La conservazione è l’ultimo passaggio, ma ugualmente decisivo per mantenere proprietà, caratteristiche e qualità del prodotto. L’olio, a differenza del vino, non migliora con il passare del tempo. Anzi, se non è conservato secondo le regole, perde le sue caratteristiche e acquisisce una serie di difetti. L’olio ha tre nemici: la luce, l’aria e il calore. Va conservato quindi al riparo da fonti di luce (contenitori di acciaio o bottiglia scura), in un ambiente fresco (ma non freddo) in un recipiente chiuso.

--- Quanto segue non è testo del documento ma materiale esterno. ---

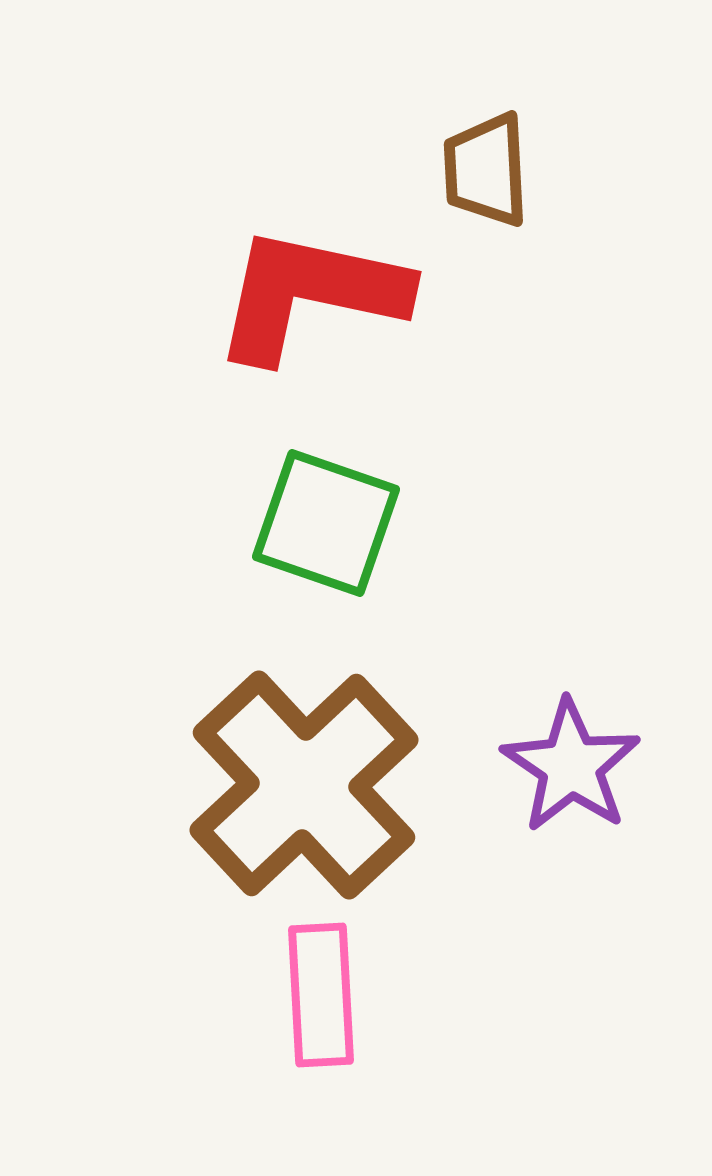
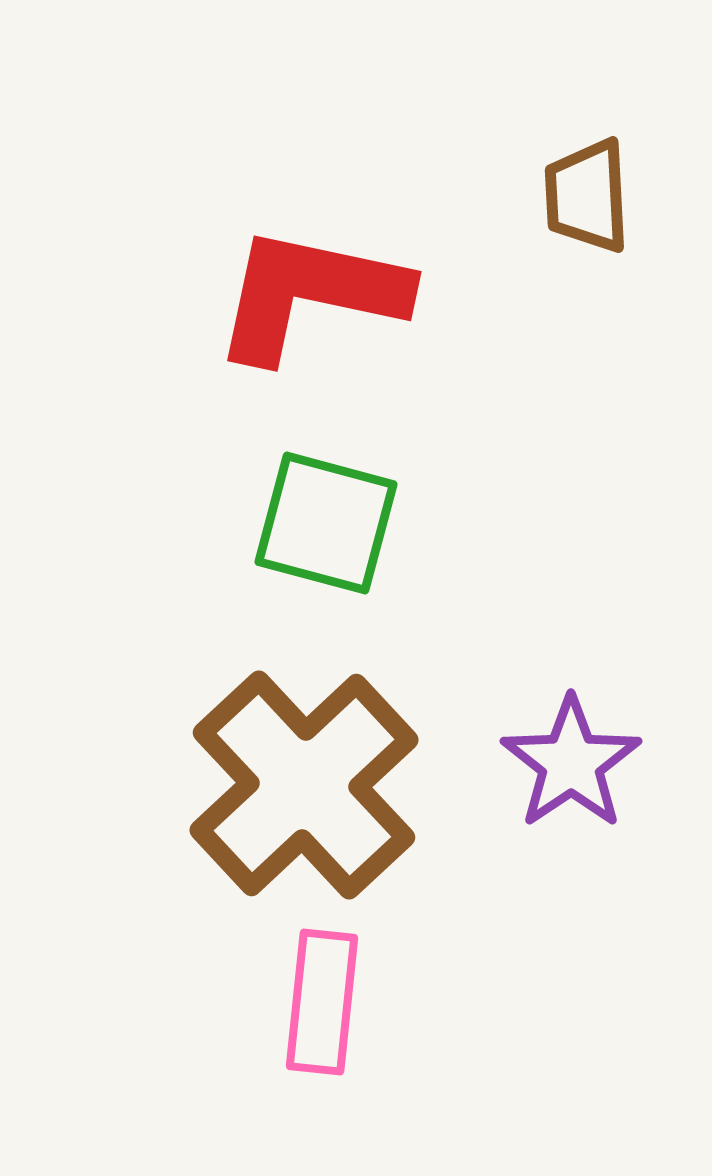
brown trapezoid: moved 101 px right, 26 px down
green square: rotated 4 degrees counterclockwise
purple star: moved 3 px up; rotated 4 degrees clockwise
pink rectangle: moved 1 px right, 7 px down; rotated 9 degrees clockwise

Il Frantoio L’Olinda per lo stoccaggio dei propri prodotti ha creato un ambiente climatizzato a temperatura costante (14-16°). L’olio, filtrato subito dopo l’estrazione, è conservato in serbatoi di acciaio inox, sigillati, sotto azoto. È stato cioè realizzato un impianto automatizzato, a compensazione, che immette un gas inerte (l’azoto) all’interno dei serbatoi. In pratica, a mano a mano che si estrae l’olio per il confezionamento, l’impianto immette l’azoto. In questo modo l’olio è conservato al buio, alle giuste temperature e in totale assenza di ossigeno. Ovvero la condizione ideale per mantenere inalterate e il più a lungo possibile tutte le caratteristiche organolettiche dell’olio.

Come scegliere

La prima regola è cercare di capire cosa si acquista. Andare direttamente nel frantoio, rendersi conto dei processi produttivi è già una buona garanzia. Il test migliore resta comunque il proprio gusto: la bocca è la migliore etichetta. Le cose buone si notano subito. Un olio extravergine di oliva non è mai uguale a quello dell’anno precedente.

I cultivar

Nelle Marche abbiamo 21 cultivar autoctone, alle quali vanno aggiunte le due varietà più diffuse, cioè Leccino e Frantoio. L’Olinda, nei nuovi oliveti, ha messo a dimora quasi tutte le varietà marchigiane: Raggia, Mignola, Rosciola dei Colli Esini, Coroncina, Piantone di Mogliano, Ascolana tenera, Lea, Nebbia del Menocchia, Nostrale di Rigali, Orbetana, Sargano ed altri. In uno degli ultimi impianti è stata inserita anche la Monicella, una varietà quasi scomparsa della Valle Roveto, in Abruzzo, presidio Slow Food. Dalle sue olive si ricava un olio fine e aromatico, con un elevato contenuto di sostanze fenoliche e antiossidanti.

L’olio monovarietale

Gli oli monovarietali sono ricavati da un unico cultivar di olive. Il mercato spinge sempre più verso la massificazione e l’uniformità. Con gli oli monovarietali vogliamo combattere la standardizzazione e l’appiattimento del gusto. La qualità è la stessa perché il sistema di lavorazione è lo stesso, ma l’obiettivo è quello di recuperare e salvare aromi e profumi che andrebbero persi definitivamente.

La cura dell’ambiente

L’attenzione all’ambiente, al territorio e al paesaggio sono nel Dna dell’azienda. Frantoio e agriturismo sono autosufficienti dal punto di vista energetico (sono alimentati da un impianto fotovoltaico di 23 Kw). L’acqua piovana è raccolta in una grande vasca (circa 300 metri cubi) e in due pozzi da 35 metri ciascuno. Una risorsa preziosa, nei periodi di siccità, per la vigoria e la vita degli olivi. Durante la lavorazione delle olive si recupera il nocciolino (cioè la parte legnosa) che diventa una preziosa biomassa (anche per il suo alto potere calorico) per alimentare caldaie, stufe e bruciatori. La struttura è dotata di un complesso sistema di depurazione delle acque di lavorazione.